Born in South Korea in 1973 and raised in the Netherlands, Brunt learned more about his homeland through the Korean wave. At the age of 4, she came to the Netherlands with her Dutch adoptive family. She had a lovely childhood in Veldhoven. “However, we were a separate family. My parents had long lived and worked in Mexico and South Korea and were cosmopolitan. My brother and I stood out because of our looks: he Mexican, I Korean.’

Her parents often talked about South Korea, but Brunt was never too concerned with her ‘Korean side’. ‘I wouldn’t call myself half Dutch, half Korean. Rather a Dutchman who only realizes at a very late age how fundamentally Korean I am too.’ During the corona period, Brunt spent a lot of time on YouTube and was captivated by all kinds of Korean videos: “While watching K-pop clips and K-dramas, I also discovered and embraced my Korean side.”

The Korean Wave Festival, organized by the Faculty of Humanities at Leiden University, is therefore a personal project for her. She tried to bring everything that fascinates her on YouTube to the Museum of Ethnology. The festival is opened by the Dutch K-dance act ABM team: ‘This is what I mean by K-Wave: four young girls from different backgrounds who come together in their love for K-Pop.’ K-dance and Random Play Dance are hugely popular outside of South Korea, according to Brunt. Young people watch videos on YouTube or TikTok and practice the dance steps at home.

For those who want to learn to dance, the festival offers dance workshops and Random Play Dance. For those more interested in the music they dance to, there are talk shows featuring Dutch K-pop songwriter Ronnie Icon, among others. For Icon, the writing process for a K-pop song is different from Western pop music. In Western countries, airplay is important, which is why the performance is only adapted to the music later. In K-pop, it goes the other way around: performance is part of the creation of the music.

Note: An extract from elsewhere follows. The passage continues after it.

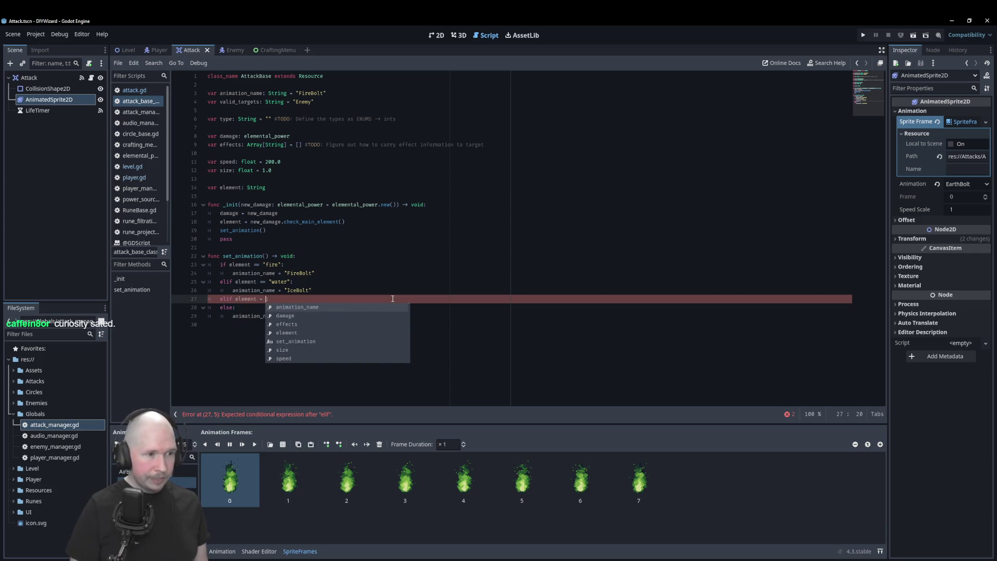
text(=)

K-pop group Blackpink.  Image YG Entertainment

K-pop group Blackpink.Image YG Entertainment

Performance and concept are the key to K-pop’s success, according to Bettina Brunt. This is reflected in the detailed choreography and clothing worn by the performers. The festival also has a fashion show. ‘Koreans are proud of their heritage and translate traditional clothing into the present. K-pop bands like BTS and Blackpink wear traditional Korean male box in a completely new way’. Mixing past and present Korean styles, as well as mixing film and music genres, is what fascinates Brunt about the Korean wave.

With the Korean Wave festival, Brunt also has another goal. ‘In Western media, Asians are still all too often portrayed in a stereotypical and negative way: as ‘nerds’ or ‘geeks’. I don’t recognize myself in that picture. I hope to make Asians visible as musicians, actors and dancers, as people like you and me.’ At the festival, the focus is on what Koreans do, such as making music, rather than who or what they are through the eyes of an outsider.

Visitors to the Museum of Ethnology Leiden are invited to think along, talk, dance and play sports. ‘You only start to feel it when you experience it,’ says Brunt. ‘Only then will you understand why Korean pop culture is so popular all over the world. But nothing is necessary. If interest or attention has been raised, that’s great.’